As bad luck would have it I knocked a wine bottle onto the only tiny patch of concrete in the park in my haste. I kneeled down and collected every piece of glass with water falling in my eyes. John and Murray stood there watching me, one looking alarmed, the other sheepish.

Agnes, made it to a Métro and stood up in it all the way “like a drowned rat.”

People going home by car were drenched to the bone and had a pretty uncomfortable squelching ride and Carmen had a spiritual epiphany walking alone when the deluge finally subsided and the sun broke through, illuminating new heavens and a new earth.

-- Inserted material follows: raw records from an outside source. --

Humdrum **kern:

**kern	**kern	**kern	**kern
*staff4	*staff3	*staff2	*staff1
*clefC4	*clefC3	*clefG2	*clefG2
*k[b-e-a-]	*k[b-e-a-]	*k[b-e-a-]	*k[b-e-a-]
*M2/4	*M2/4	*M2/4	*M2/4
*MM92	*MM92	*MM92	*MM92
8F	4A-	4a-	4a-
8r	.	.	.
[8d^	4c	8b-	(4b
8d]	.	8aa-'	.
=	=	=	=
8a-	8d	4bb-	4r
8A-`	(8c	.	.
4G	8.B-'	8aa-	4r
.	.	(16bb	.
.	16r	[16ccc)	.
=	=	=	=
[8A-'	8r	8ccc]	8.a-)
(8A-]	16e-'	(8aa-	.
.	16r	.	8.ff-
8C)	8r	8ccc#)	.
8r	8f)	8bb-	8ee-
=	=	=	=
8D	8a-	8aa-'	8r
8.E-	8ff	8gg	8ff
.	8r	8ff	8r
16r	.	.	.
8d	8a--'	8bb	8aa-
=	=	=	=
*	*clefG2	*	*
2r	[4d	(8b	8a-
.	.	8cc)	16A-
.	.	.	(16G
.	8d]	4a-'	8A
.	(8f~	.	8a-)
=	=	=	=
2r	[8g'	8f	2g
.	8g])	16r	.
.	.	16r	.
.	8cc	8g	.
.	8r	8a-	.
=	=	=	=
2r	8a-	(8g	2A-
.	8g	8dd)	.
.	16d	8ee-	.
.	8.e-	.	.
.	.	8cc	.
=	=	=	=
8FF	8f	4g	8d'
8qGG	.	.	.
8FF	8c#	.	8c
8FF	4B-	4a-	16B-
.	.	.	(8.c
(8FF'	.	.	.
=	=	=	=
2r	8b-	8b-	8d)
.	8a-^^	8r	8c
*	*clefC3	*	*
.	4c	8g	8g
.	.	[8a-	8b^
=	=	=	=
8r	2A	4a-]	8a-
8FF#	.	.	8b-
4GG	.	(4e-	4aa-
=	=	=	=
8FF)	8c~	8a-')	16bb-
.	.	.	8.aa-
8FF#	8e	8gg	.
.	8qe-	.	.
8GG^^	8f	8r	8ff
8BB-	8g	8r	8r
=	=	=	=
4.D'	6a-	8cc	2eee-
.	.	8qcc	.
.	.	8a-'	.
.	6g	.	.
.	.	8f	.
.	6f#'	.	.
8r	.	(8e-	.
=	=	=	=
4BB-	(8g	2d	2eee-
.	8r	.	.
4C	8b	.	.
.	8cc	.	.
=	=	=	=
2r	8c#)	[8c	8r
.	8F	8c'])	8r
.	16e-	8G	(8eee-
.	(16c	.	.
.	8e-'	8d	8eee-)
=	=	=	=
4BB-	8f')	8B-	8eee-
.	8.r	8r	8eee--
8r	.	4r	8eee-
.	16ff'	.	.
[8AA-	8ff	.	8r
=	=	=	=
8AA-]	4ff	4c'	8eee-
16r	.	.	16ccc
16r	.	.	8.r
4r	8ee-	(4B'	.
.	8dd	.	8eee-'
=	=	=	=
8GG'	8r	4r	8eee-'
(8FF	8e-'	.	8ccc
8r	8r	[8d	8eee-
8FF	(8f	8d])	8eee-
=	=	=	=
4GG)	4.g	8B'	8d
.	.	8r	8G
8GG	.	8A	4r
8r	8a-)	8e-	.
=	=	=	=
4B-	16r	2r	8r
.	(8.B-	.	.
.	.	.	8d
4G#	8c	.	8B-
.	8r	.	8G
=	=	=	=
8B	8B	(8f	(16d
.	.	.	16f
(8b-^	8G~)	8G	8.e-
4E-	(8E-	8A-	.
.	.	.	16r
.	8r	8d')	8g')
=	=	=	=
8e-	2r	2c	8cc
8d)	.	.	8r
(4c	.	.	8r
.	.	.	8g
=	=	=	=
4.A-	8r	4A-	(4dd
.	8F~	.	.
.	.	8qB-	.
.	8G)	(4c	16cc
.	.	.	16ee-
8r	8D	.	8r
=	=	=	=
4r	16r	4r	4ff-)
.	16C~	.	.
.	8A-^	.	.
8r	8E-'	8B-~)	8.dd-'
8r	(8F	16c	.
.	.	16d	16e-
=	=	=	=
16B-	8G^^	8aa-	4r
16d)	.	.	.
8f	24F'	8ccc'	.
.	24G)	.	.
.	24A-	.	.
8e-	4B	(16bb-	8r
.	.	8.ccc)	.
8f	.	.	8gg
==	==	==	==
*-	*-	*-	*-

According to Carmen: “The world truly became a magical place as I walked the distance from the park to the Métro, completely drenched and still under the effects of the massive rain.

It was a moment of grace. Maybe even a thank you gift from our dear Carl G. Jung since people remembered his birthday after so many years of absence from the world.”

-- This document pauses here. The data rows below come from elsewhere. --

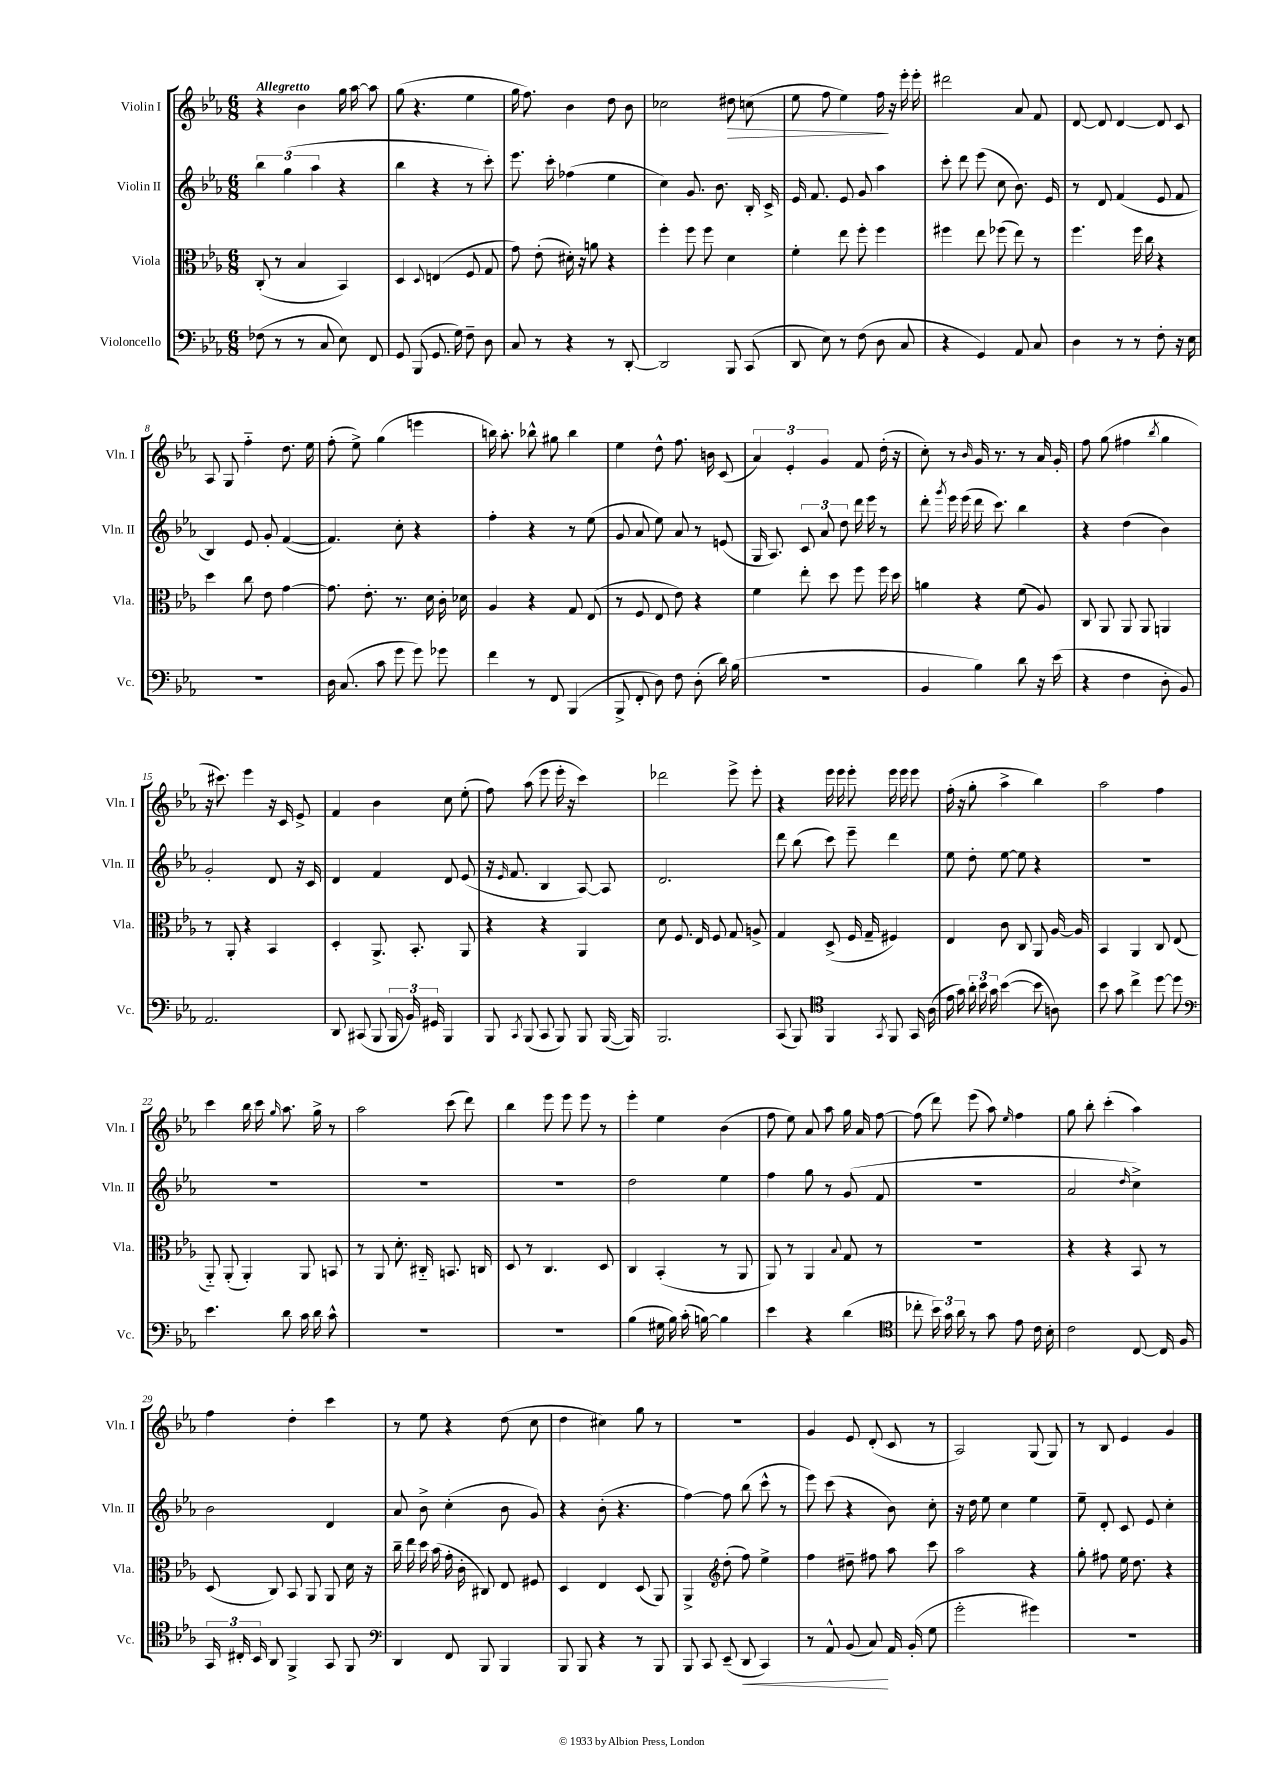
<<
\new StaffGroup <<
\new Staff = "s0" \with { instrumentName = "Violin I" shortInstrumentName = "Vln. I" } {
    \clef treble \key ees \major \numericTimeSignature \time 6/8 \tempo "Allegretto"
    \autoBeamOff r4 bes'4 g''16 aes''16~ aes''8 |
    g''8( r4. ees''4 |
    g''16 f''8.) bes'4 d''8 bes'8 |
    ces''2 dis''8\> c''8( |
    ees''8 f''8 ees''4) f''16\! r16 ees'''16-. ees'''16-. |
    dis'''2 aes'8 f'8 |
    d'8~ d'8 d'4~ d'8 c'8 |
    aes8 g8 f''4-_ d''8. ees''16 |
    f''8-.( ees''8->) g''4( e'''4 |
    b''16) aes''8.-. bes''8-^ gis''8 bes''4 |
    ees''4 d''8-^ f''8. b'16 c'8( |
    \tuplet 3/2 { aes'4) ees'4-. g'4 } f'8 d''16-.( r16 |
    c''8-.) r8 \grace { bes'16 } g'16 r8. r8 aes'16 g'16-. |
    f''8 g''8( fis''4 \acciaccatura { bes''8 } g''4 |
    r16 cis'''8.) ees'''4 r16 c'16 ees'8-> |
    f'4 bes'4 c''8 ees''8-.( |
    f''8) aes''8( ees'''8 ees'''16-. r16 c'''4) |
    des'''2 ees'''8-> ees'''8-. |
    r4 ees'''16 ees'''16 ees'''8-. ees'''16 ees'''16 ees'''8 |
    f''16-.( r16 g''8-. aes''4-> bes''4) |
    aes''2 f''4 |
    c'''4 bes''16 c'''16 \grace { g''16 } aes''8. g''16-> r8 |
    aes''2 c'''8( d'''8) |
    bes''4 ees'''8 ees'''8 ees'''8 r8 |
    ees'''4-. ees''4 bes'4( |
    f''8 ees''8) aes'8 aes''8 g''16 aes'16 f''8~ |
    f''8( d'''8) ees'''8( aes''8) \grace { ees''16 } f''4 |
    g''8 bes''8-. c'''4-.( aes''4) |
    f''4 d''4-. c'''4 |
    r8 ees''8 r4 d''8( c''8 |
    d''4 cis''4) g''8 r8 |
    R2. |
    g'4 ees'8 d'8-.( c'8 r8 |
    aes2) g8( g8) |
    r8 bes8 ees'4 g'4 \bar "|." |
}
\new Staff = "s1" \with { instrumentName = "Violin II" shortInstrumentName = "Vln. II" } {
    \clef treble \key ees \major \numericTimeSignature \time 6/8
    \autoBeamOff \tuplet 3/2 { bes''4 g''4( aes''4 } r4 |
    bes''4 r4 r8 c'''8-.) |
    ees'''8. c'''16-. fes''4( ees''4 |
    c''4) g'8. bes'8. bes16-. c'16-> |
    ees'16 f'8. ees'8 g'8 aes''4 |
    c'''8-. d'''8 ees'''8( c''8 bes'8.) ees'16 |
    r8 d'8 f'4( ees'8 f'8 |
    bes4) ees'8 g'8-. f'4~( |
    f'4.) c''8-. r4 |
    f''4-. r4 r8 ees''8( |
    g'8 aes'8 ees''8) aes'8 r8 e'8( |
    g16 aes8.) \tuplet 3/2 { c'8 aes'8 d''8 } d'''16 ees'''16 r8 |
    d'''8-. \acciaccatura { g'''8 } ees'''16 ees'''16( d'''16 c'''8.) bes''4 |
    r4 d''4( bes'4) |
    g'2-. d'8 r16 c'16 |
    d'4 f'4 d'8 ees'8( |
    r16 \grace { ees'16 } f'8. bes4 aes8~) aes8 |
    d'2. |
    d'''8 bes''8( c'''8) ees'''8-- d'''4 |
    ees''8 d''8-. ees''8~ ees''8 r4 |
    R2. |
    R2. |
    R2. |
    R2. |
    d''2 ees''4 |
    f''4 g''8 r8 g'8( f'8 |
    R2. |
    aes'2 \grace { d''16 } c''4->) |
    bes'2 d'4 |
    aes'8 bes'8-> c''4-.( bes'8 g'8) |
    r4 bes'8-.( r4. |
    f''4~) f''8 bes''8( c'''8-^ r8 |
    ees'''8) c'''8( r4 bes'8) c''8-. |
    r16 d''16 ees''8 c''4 ees''4 |
    ees''8-- d'8-. c'8 ees'8 c''4-. \bar "|." |
}
\new Staff = "s2" \with { instrumentName = "Viola" shortInstrumentName = "Vla." } {
    \clef alto \key ees \major \numericTimeSignature \time 6/8
    \autoBeamOff c8-.( r8 bes4 bes,4) |
    d4 \appoggiatura { d8 } e4( f8 g8 |
    g'8) ees'8-.( dis'16-.) r16 a'8 r4 |
    f''4-. f''8 f''8 d'4 |
    f'4-. ees''8 f''8-. f''4 |
    fis''4 ees''8 fes''8( ees''8) r8 |
    f''4. f''16 c''16 r4 |
    d''4 c''8 ees'8 g'4~ |
    g'8. ees'8.-. r8. d'16 c'16-. des'16 |
    aes4 r4 g8 ees8( |
    r8 f8 ees8 ees'8) r4 |
    f'4 ees''8-. d''8 f''8 f''16 d''16 |
    a'4 r4 f'8( aes8) |
    c8 aes,8 aes,8 aes,8 a,4 |
    r8 aes,8-. r4 bes,4 |
    d4-. aes,8.-> bes,8.-. aes,8 |
    r4 r4 aes,4 |
    d'8 f8. ees16 f8 g8 a8-> |
    g4 d8->( f16 g16-- fis4) |
    ees4 c'8 c8 aes,8 aes16~ aes16 |
    bes,4 aes,4 c8 ees8( |
    aes,8-_) aes,8-.( aes,4-.) aes,8 b,8 |
    r8 aes,8 d'8.-. cis16-_ b,8. c16 |
    d8 r8 c4. d8 |
    c4 bes,4-.( r8 aes,8 |
    aes,8) r8 aes,4 \appoggiatura { bes8 } g8 r8 |
    R2. |
    r4 r4 bes,8 r8 |
    d8( c8) bes,8 aes,8 aes,8 d'16 r16 |
    c''16-- ees''16 d''16 bes'16( g'16-. c'16-. cis8) ees8 fis8 |
    d4 ees4 d8( aes,8) |
    aes,4-> \clef treble d''8-.( f''8) ees''4-> |
    f''4 dis''8-- fis''8 aes''8 c'''8 |
    aes''2 r4 |
    g''8-. fis''8 ees''16 d''8. r4 \bar "|." |
}
\new Staff = "s3" \with { instrumentName = "Violoncello" shortInstrumentName = "Vc." } {
    \clef bass \key ees \major \numericTimeSignature \time 6/8
    \autoBeamOff fes8( r8 r8 c8 ees8) f,8 |
    g,8 bes,,8( g,8. g16) f8-- d8 |
    c8 r8 r4 r8 d,8~-. |
    d,2 bes,,8 c,8( |
    d,8 ees8) r8 f8( d8 c8 |
    r4 g,4) aes,8 c8 |
    d4 r8 r8 f8-. r16 ees16 |
    R2. |
    d16 c8.( c'8 g'8 g'8) ges'8 |
    f'4 r8 f,8 bes,,4( |
    bes,,8-> f,8-. d8) f8 d8-.( d'16) bes16( |
    R2. |
    bes,4 bes4) d'8 r16 ees'16( |
    r4 f4 d8-. bes,8) |
    aes,2. |
    d,8 cis,8( bes,,8 \tuplet 3/2 { bes,,16 bes,16) gis,16 } bes,,4 |
    bes,,8 \acciaccatura { c,8 } bes,,8( c,8 bes,,8) bes,,8 bes,,16~( bes,,16) |
    bes,,2. |
    c,8( bes,,8) \clef tenor f,4 \acciaccatura { g,8 } f,8 g,16 aes16( |
    ees'16 g'16) \tuplet 3/2 { aes'16-. bes'16 g'16 } bes'4~( bes'8 a8) |
    bes'8 g'8 c''4-> d''8~ d''8 |
    \clef bass ees'4. d'8 c'16 d'16 c'8-^ |
    R2. |
    R2. |
    bes4( gis16 bes16) c'16-.( b16~) b4 |
    ees'4 r4 d'4( |
    \clef tenor ces''8-. \tuplet 3/2 { bes'16) g'16 aes'16 } r8 g'8 ees'8 c'16 bes16-. |
    c'2 c8~ c16 f16 |
    \tuplet 3/2 { g,16 cis16-. bes,16 } aes,8 f,4-> g,8 f,8 |
    \clef bass d,4 f,8 bes,,8 bes,,4 |
    bes,,8 bes,,8 r4 r8 bes,,8 |
    bes,,8 c,8 ees,8--( d,8\< c,4) |
    r8 aes,8-^ bes,8( c8\!) aes,16 bes,16-.( g8 |
    g'2-. gis'4) |
    R2. \bar "|." |
}
>>
>>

My mother discovered in her water-logged purse the next day a soggy, useless cheque book. No one got the new kid in town's phone number. We concluded in the end that somehow it was a fitting way to resurrect the spirit of Jung especially those who went along with him on his descent into the unconscious via his Red Book.

Last summer the event was repeated in a pub near Westmount park with shelter and facilities. A good time was had by all. If any one cares to join us we will be gathering again this summer to celebrate Jung’s 145th birthday. I think he would like that.

Kathryn Archibald

DREAMS

Marie-Louise von Franz: (on Emma Jung) No, I didn’t know her very well … she was a great friend of Miss Hannah and they got on very well together. We never had any difficulty with her I never came close to her except in the last summer when she was ill and she knew she was going to die she apparently talked to her husband and they decided that I should finish her book; and one day when I went to the tower, he said to me: “go over to speak to my wife ,” and I looked at him amazed and he said: ”her attitude to you has changed “and then I had a very good talk with her. He had the wish that I should do it and so that then suddenly in these last moments before her death made a very positive bridge. Then I had a very interesting dream. I was very uncertain. I naturally agreed to do it; I mean who wouldn’t in the situation but subjectively I felt I can’t do all the creative work; you know it’s not my work. How can I carry out a child which somebody else has conceived … That’s a transplantation. How can I do it? And I was very doubtful about it and then I dreamt in the night. Yes, I must first be telling reality … my dog after she had been in heat sometime, imagined she was going to have puppies and then she made holes in the ground and laying in them happily you know with these mother feelings. She did that once in Jung’s tower under a bench and had made a hole there and he laughed about it, and in the dream Mrs. Jung had a big bowl of soup and she said, ”I am going to. she put it in that hole which my dog had made. Now you see the soup bowl is one of the symbols of the Grail. In one version the Grail is a soup bowl and so it means I hand now this soup bowl, my child, to your mother instinct as an adoptive child to your dog, which is your mother instinct. So that is an act of adoption on the feminine side. I had adopted her child, because she has entrusted me with her child. When I woke up after the dream I thought: ”now I would probably be able to do it. My unconscious has accepted the task.”